| What to produce |
Down to the last line, print the data that follows exactly, without its pictures.

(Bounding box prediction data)

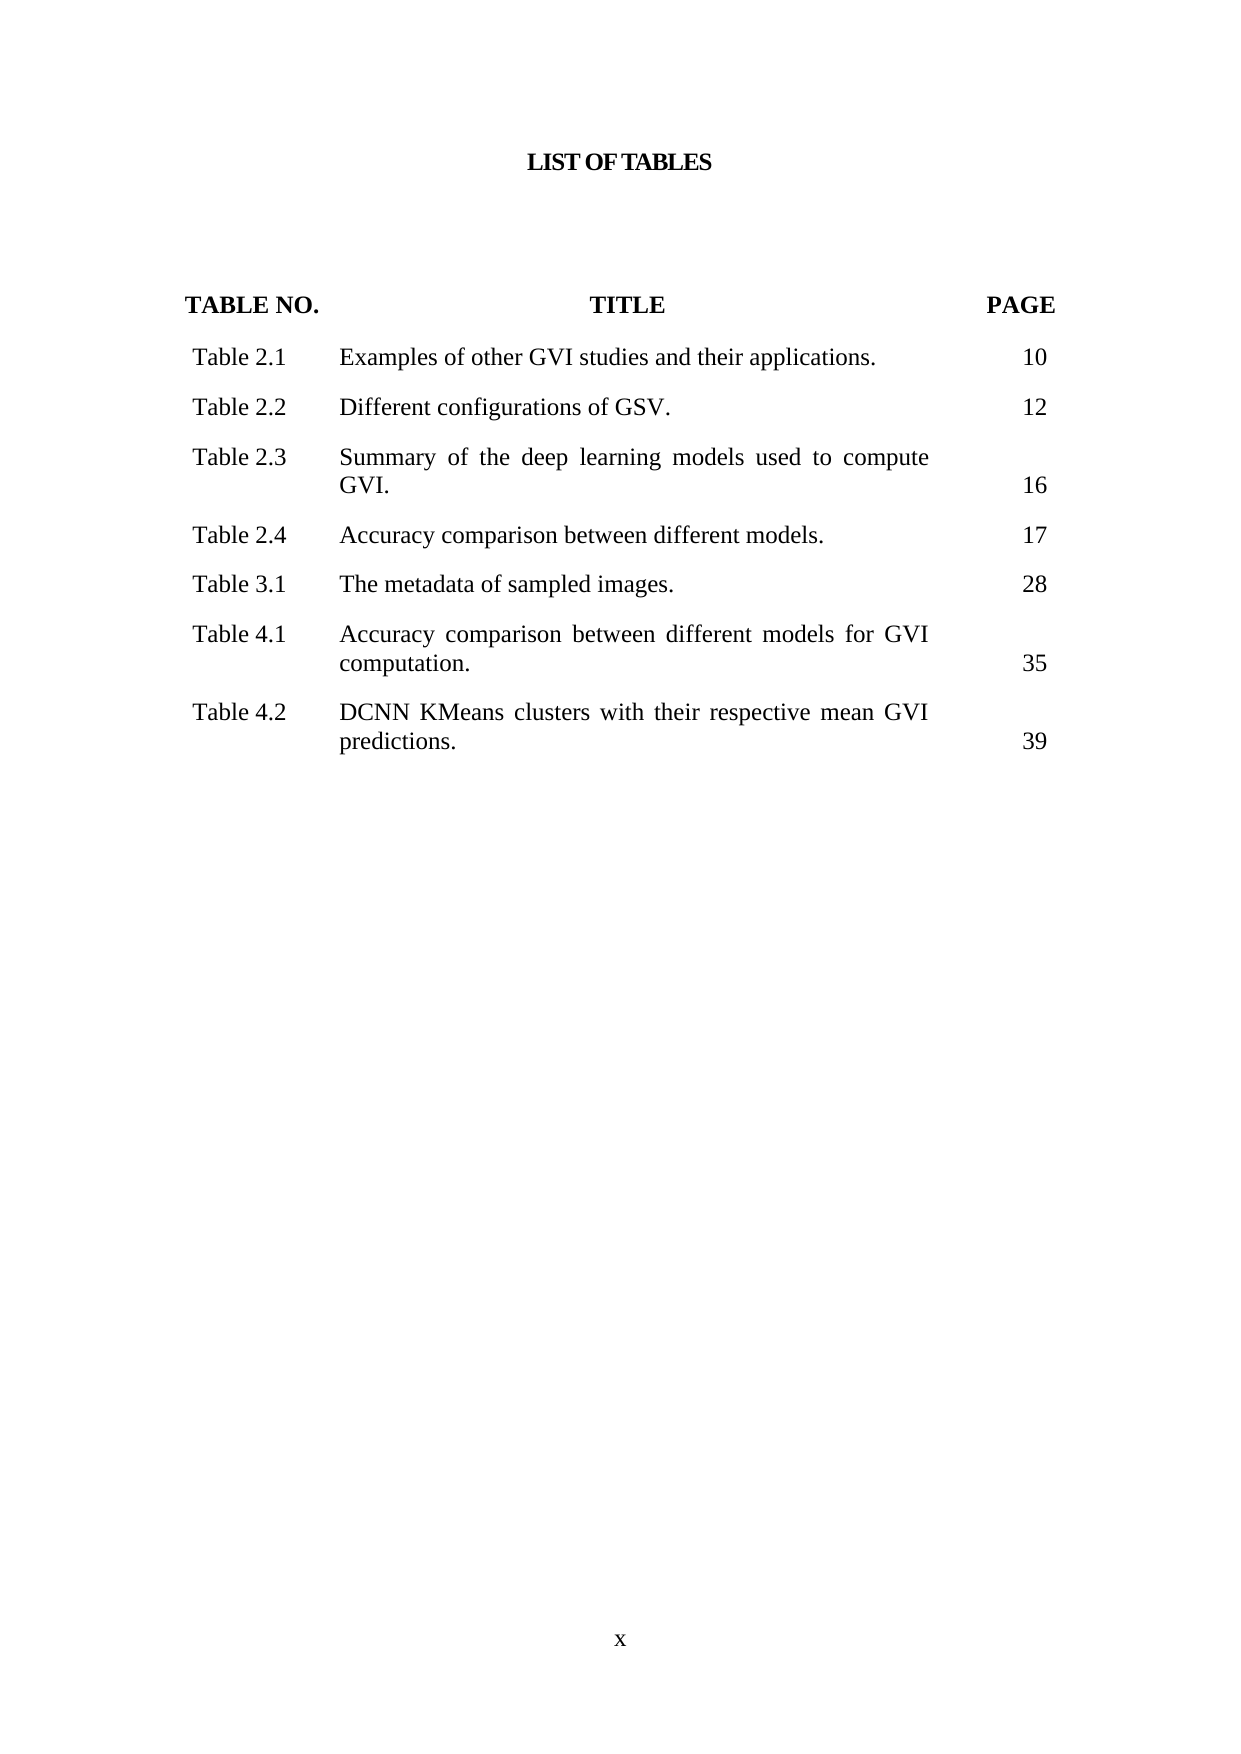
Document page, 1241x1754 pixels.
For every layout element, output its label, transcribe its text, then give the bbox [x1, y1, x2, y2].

table_header PAGE [908, 290, 1056, 342]
text Table ‎2.4 Accuracy comparison between different models. 17 [192, 520, 929, 549]
text Table ‎4.1 Accuracy comparison between different models for GVI computation. 35 [192, 619, 929, 677]
text Table ‎2.1 Examples of other GVI studies and their applications. 10 [192, 342, 929, 371]
title LIST OF TABLES [192, 147, 1048, 176]
text Table ‎2.3 Summary of the deep learning models used to compute GVI. 16 [192, 442, 929, 499]
text Table ‎4.2 DCNN KMeans clusters with their respective mean GVI predictions. 39 [192, 697, 929, 755]
text Table ‎3.1 The metadata of sampled images. 28 [192, 569, 929, 598]
table_header TABLE NO. [185, 290, 347, 342]
text Table 2.2 Different configurations of GSV. 12 [192, 392, 929, 421]
table_header TITLE [347, 290, 908, 342]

| Exercise solution |
Document page, 1241x1754 pixels.
For every layout element, output its label, transcribe its text, then give the bbox [x1, y1, x2, y2].

table_header PAGE [908, 290, 1056, 342]
text Table ‎2.4 Accuracy comparison between different models. 17 [192, 520, 929, 549]
text Table ‎4.1 Accuracy comparison between different models for GVI computation. 35 [192, 619, 929, 677]
text Table ‎2.1 Examples of other GVI studies and their applications. 10 [192, 342, 929, 371]
title LIST OF TABLES [192, 147, 1048, 176]
text Table ‎2.3 Summary of the deep learning models used to compute GVI. 16 [192, 442, 929, 499]
text Table ‎4.2 DCNN KMeans clusters with their respective mean GVI predictions. 39 [192, 697, 929, 755]
text Table ‎3.1 The metadata of sampled images. 28 [192, 569, 929, 598]
table_header TABLE NO. [185, 290, 347, 342]
text Table 2.2 Different configurations of GSV. 12 [192, 392, 929, 421]
table_header TITLE [347, 290, 908, 342]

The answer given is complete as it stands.